Le 18 janvier dernier, nous avons publié la première partie de cet entretien. Dans cette seconde et dernière partie de l’interview exclusive qu’il nous a accordée, le ministre de l’Enseignement technique, de la formation professionnelle et de l’emploi explique l’intérêt grandissant pour les écoles de métiers. Si le budget accordé à son département reste modeste, Alpha Bacar Barry se réjouit de l’appui des partenaires techniques et financiers étrangers, annonce la construction prochaine de dix lycées techniques à travers le pays.

La Lance : Que faites-vous pour promouvoir les compétences des diplômés de l’enseignement technique ?

Alpha Bacar Barry : Nous avons entrepris trois actions. On a créé la Direction nationale de l’emploi et de l’entrepreneuriat, chargée de créer des curricula pour l’ensemble du système. Nous avons lancé un projet spécifique appelé Allo, maître ! Ce sont des espaces collaboratifs de métiers, où s’inscrivent les sortants. Une sorte de coopérative que vous pouvez contacter en appelant le 1010. Si vous avez besoin d’un maçon, la coopérative va vous en désigner un de notre système qui viendra intervenir chez vous.

Etes-vous sûr qu’il y a un répondant au bout du fil à tout moment ?

Il y a des hauts et des bas. Mais les conteneurs existent sur le terrain, avec des gens qui assurent la permanence, vous accueillent et répondent à vos sollicitations. Cette année, nous allons installer cinq conteneurs sur l’axe Hamdallaye – Kagbélen, d’autres, près des institutions d’enseignement technique. Cela va faciliter la transition école-entreprise pour nos apprenants.

Maintenant, il y a toute la question d’entrepreneuriat : s’installer à son propre compte, avoir accès à un premier crédit d’équipement que nous allons adresser à la Direction nationale de l’emploi et de l’entrepreneuriat, cette année.

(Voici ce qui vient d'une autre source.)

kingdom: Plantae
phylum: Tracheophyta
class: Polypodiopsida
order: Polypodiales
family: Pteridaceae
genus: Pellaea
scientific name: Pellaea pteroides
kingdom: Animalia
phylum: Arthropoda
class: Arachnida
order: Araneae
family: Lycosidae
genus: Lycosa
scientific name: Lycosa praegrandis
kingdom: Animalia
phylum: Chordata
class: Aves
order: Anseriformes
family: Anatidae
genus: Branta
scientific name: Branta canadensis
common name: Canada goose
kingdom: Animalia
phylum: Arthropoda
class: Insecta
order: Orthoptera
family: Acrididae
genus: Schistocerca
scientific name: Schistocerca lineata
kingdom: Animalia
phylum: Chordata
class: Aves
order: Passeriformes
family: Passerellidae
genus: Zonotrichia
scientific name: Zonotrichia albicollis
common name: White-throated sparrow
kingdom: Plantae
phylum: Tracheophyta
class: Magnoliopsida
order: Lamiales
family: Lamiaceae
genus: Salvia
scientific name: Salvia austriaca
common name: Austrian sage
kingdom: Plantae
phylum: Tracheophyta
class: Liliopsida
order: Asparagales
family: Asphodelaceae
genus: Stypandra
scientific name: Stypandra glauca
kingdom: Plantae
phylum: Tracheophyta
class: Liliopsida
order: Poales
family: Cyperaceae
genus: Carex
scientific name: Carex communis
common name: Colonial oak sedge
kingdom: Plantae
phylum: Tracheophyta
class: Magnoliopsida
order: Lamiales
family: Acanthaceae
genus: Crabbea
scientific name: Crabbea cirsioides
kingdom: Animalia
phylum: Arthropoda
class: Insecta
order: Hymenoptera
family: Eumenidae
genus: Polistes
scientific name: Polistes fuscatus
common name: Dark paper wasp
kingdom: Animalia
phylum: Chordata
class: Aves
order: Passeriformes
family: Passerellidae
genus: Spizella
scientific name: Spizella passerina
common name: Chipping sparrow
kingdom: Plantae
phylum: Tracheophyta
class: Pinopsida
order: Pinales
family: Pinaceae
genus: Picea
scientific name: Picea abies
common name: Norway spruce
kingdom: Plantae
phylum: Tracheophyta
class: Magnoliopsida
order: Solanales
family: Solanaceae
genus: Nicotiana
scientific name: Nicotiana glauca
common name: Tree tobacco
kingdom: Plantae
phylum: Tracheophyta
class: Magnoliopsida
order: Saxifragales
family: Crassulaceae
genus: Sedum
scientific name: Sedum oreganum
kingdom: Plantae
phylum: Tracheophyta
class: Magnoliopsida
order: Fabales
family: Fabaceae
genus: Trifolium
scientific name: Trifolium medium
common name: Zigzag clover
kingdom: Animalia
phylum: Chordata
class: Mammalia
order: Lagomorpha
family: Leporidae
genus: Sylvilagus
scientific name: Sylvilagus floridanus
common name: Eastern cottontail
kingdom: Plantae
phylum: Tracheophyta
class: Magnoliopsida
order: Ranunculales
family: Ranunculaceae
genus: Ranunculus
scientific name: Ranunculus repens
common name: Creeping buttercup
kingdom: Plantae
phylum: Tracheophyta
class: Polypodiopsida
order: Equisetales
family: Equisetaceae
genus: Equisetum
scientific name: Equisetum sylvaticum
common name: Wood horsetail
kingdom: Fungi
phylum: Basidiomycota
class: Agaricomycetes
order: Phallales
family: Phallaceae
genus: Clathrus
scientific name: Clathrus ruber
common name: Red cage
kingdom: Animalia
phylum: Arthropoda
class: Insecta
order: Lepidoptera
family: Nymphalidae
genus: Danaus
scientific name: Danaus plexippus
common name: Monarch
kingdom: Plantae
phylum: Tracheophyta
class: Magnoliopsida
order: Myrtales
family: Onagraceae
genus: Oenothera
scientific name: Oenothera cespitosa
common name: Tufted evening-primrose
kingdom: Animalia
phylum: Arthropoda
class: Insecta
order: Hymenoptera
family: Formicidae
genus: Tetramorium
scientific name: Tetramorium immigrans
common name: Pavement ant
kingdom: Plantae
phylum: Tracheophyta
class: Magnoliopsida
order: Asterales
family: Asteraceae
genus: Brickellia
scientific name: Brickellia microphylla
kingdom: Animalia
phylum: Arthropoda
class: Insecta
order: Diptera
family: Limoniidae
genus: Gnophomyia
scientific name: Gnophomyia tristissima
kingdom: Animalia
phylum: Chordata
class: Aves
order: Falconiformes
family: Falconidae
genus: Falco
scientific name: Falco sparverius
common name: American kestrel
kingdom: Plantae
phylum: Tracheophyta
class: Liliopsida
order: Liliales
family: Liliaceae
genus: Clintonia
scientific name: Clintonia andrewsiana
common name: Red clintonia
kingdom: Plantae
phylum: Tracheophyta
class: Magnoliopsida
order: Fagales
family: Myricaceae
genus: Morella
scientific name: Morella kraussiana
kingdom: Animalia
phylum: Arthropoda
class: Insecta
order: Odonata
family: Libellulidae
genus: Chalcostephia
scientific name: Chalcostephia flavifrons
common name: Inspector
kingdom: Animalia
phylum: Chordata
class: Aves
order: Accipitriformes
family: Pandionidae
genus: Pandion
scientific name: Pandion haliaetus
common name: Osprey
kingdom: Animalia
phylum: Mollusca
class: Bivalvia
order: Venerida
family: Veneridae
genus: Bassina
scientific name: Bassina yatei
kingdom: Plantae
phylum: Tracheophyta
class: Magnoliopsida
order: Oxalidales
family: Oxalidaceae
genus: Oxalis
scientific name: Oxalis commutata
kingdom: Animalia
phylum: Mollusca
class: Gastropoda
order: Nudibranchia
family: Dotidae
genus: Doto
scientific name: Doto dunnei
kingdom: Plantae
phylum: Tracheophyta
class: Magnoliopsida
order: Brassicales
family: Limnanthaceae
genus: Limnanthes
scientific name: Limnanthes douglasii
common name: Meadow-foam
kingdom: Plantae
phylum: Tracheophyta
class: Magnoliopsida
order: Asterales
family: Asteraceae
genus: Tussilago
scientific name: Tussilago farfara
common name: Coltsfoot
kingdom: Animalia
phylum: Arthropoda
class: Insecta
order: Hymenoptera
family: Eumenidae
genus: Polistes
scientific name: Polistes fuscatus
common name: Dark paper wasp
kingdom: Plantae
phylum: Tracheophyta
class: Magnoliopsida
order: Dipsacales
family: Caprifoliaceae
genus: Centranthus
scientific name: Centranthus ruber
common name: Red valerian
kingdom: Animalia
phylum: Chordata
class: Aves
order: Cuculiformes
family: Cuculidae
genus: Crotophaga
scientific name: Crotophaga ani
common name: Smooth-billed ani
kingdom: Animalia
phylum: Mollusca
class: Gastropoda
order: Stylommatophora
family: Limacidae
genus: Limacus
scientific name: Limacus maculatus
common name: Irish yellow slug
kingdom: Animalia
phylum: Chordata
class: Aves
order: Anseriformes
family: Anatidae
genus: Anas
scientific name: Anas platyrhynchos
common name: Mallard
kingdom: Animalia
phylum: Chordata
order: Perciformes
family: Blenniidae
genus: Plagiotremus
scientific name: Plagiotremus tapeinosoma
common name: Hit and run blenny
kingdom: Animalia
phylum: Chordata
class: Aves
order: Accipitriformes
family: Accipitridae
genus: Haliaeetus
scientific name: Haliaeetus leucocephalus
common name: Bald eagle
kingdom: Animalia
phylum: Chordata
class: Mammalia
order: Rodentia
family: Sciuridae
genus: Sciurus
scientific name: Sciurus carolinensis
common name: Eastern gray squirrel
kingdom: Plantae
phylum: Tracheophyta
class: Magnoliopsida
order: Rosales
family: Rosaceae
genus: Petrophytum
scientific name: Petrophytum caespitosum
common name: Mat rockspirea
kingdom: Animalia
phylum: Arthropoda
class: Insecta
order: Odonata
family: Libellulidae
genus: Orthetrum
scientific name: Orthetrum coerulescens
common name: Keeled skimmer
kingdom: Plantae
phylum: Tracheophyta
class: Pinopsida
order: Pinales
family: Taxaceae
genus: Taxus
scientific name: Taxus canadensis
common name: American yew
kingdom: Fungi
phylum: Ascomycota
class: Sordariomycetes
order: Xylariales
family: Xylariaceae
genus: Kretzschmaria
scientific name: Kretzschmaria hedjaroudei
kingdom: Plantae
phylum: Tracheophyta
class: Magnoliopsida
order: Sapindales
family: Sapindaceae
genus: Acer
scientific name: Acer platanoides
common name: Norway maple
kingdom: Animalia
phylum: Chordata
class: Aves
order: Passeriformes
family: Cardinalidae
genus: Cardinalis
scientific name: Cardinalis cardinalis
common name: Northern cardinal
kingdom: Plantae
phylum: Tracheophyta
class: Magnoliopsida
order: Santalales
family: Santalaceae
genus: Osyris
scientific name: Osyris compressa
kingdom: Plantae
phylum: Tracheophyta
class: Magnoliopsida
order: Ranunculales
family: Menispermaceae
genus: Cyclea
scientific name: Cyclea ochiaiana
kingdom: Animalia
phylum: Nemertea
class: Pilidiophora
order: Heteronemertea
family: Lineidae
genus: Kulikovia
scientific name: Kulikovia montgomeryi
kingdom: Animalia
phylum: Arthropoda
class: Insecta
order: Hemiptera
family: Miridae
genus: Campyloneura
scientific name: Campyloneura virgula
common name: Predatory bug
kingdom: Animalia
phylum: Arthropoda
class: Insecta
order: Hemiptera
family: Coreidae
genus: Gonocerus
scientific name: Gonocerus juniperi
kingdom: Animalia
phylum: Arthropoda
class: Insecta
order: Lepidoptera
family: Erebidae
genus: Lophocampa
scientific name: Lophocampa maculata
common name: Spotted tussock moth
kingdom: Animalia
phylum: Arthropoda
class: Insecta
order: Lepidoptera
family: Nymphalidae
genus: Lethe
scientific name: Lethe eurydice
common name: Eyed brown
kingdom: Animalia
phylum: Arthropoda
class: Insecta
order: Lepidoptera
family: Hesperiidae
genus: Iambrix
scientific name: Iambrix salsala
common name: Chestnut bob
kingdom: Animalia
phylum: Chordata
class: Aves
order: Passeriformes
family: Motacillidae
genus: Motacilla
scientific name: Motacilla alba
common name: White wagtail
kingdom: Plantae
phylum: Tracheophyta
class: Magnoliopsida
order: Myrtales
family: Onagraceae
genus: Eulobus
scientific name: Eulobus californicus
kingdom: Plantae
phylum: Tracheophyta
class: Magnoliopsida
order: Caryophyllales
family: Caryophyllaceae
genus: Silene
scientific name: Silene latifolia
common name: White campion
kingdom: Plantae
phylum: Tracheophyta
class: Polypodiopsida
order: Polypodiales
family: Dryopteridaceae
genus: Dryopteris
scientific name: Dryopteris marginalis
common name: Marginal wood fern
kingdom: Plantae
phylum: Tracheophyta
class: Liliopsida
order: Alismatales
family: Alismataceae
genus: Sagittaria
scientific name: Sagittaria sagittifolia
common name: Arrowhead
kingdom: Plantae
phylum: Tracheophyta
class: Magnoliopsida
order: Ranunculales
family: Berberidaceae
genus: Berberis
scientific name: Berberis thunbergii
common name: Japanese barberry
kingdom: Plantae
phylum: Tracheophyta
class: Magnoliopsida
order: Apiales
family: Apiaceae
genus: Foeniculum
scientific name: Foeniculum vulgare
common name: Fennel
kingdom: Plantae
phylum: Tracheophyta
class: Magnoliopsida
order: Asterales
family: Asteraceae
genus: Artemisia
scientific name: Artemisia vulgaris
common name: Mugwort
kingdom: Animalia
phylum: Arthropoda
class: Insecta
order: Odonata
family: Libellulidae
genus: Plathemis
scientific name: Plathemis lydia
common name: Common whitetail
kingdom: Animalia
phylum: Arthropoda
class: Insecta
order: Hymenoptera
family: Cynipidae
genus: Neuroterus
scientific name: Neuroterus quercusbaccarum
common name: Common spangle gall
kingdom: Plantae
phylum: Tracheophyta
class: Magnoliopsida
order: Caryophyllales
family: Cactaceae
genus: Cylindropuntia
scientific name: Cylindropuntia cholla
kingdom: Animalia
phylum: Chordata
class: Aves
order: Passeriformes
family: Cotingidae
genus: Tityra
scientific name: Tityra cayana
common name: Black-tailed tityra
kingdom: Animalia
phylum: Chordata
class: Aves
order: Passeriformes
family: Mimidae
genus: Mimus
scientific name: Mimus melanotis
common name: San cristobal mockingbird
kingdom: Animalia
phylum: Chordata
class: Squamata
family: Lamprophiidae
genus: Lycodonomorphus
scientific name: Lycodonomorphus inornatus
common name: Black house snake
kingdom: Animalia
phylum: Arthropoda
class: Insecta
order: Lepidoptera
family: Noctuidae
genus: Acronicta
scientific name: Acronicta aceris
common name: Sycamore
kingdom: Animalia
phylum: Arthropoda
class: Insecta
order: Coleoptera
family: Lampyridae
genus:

Vous vouliez dès le départ intéresser les élèves/étudiants à l’enseignement technique. Avez-vous le sentiment d’avoir réussi ?

Nous sommes débordés maintenant. Nous avons amélioré l’accès, la facilité de s’inscrire dans le métier de son choix, à partir du téléphone. Ce n’est plus parce qu’on a échoué à aller à la fac qu’on s’oriente dans l’enseignement technique. Nous nous voyons obligés de limiter les acceptations à nos capacités d’accueil, pour éviter la pléthore. On a fait un bond de 18 % entre l’année dernière et cette année. Nous sommes aujourd’hui à vingt-six mille apprenants, pour 120 000 demandes. Nous avons dû instaurer un concours, pour devenir plus sélectifs : désormais, il faut forcément avoir le bac pour intégrer les ERAM. Nous avons durci les critères au niveau des écoles de santé et de l’ENSAC (Ecole nationale de secrétariat, d’administration et de commerce), pour pousser les gens à aller vers le CEED, les Ecoles nationales d’agriculture et d’élevage, l’ENATEF (Ecole nationale des agents techniques des eaux et forêts)…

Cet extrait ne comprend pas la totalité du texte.